SUPPLIED PASSAGE:
***
# Dale



## daleyy (Nov 24, 2010)

Hello, my names Dale. I am new to this forum but im looking into becoming quite an active member on it. Alot of the people on this forum seem really nice and id like to get to know you all very well 

I am intrested in bodybuilding and i consider it my hobby and i am always looking for ways to take my workouts to the next level. I am 21 years old.

Best regards dale


----------



## Lois_Lane (Jul 21, 2009)

Hello Dale welcome to UKM!


----------



## empzb (Jan 8, 2006)

And here's me thinking this thread was about me :lol: Welcome, you'll learn a lot and get to know a top bunch of people. :thumb:


----------



## JM (Oct 28, 2010)

Welcome to UK-M Dale :beer:


----------



## xpower (Jul 28, 2009)

Welcome to UKM


----------



## Conscript (Sep 5, 2010)

Welcome to the board mate


----------



## Soul keeper (Jul 7, 2010)

Hello Dale


----------



## daleyy (Nov 24, 2010)

Wow im shocked for all the hellos  seems like this is a good forum after all much better than MT


----------



## 23inchguns (Oct 29, 2010)

hELLO AND WELCOME DALE


----------



## Little Ron (Aug 10, 2010)

Hello & Welcome!


----------



## tom0311 (Nov 17, 2008)

Afternoon Dale


----------



## nc007 (Nov 21, 2010)

Welcome Dale


----------



## snakebulge (Jul 28, 2010)

Hey there Dale. Welcome to UKM and the family mate.


----------



## Suprakill4 (Jul 11, 2008)

Hi dale, welcome to the board mate.


----------



## iron head case (Jul 2, 2008)

Welcome Dale


----------



## Hard Trainer (Apr 29, 2009)

Welcome matey!


----------



## tazzy-lee (Oct 27, 2008)

welcome to uk m


----------
***
DATA SEGMENT:
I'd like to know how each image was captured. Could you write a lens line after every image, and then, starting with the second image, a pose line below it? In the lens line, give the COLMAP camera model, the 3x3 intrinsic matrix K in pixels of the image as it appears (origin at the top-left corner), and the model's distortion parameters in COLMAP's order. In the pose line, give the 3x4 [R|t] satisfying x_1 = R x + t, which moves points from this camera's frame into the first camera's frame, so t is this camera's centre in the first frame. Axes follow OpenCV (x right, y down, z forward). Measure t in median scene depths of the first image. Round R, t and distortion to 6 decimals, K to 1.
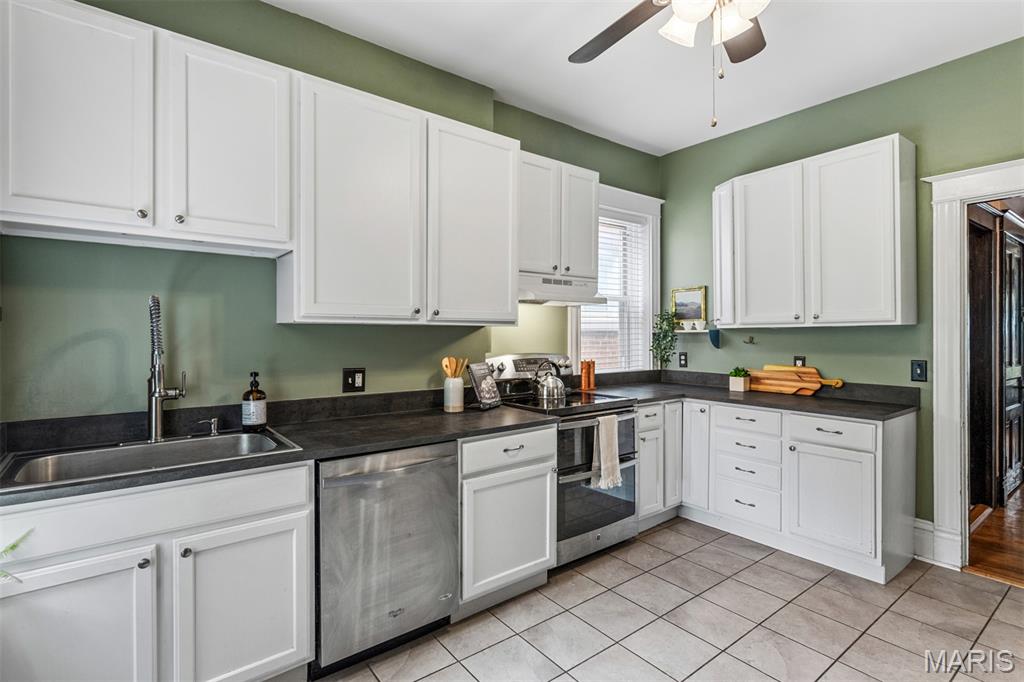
***
PROBLEM DESCRIPTION: Write out the part of the forum welcome thread starting at "I am intrested" and ending at "welcome to UKM!", copying it word for word.

RESULT OF THE TASK:
I am intrested in bodybuilding and i consider it my hobby and i am always looking for ways to take my workouts to the next level. I am 21 years old.

Best regards dale


----------



## Lois_Lane (Jul 21, 2009)

Hello Dale welcome to UKM!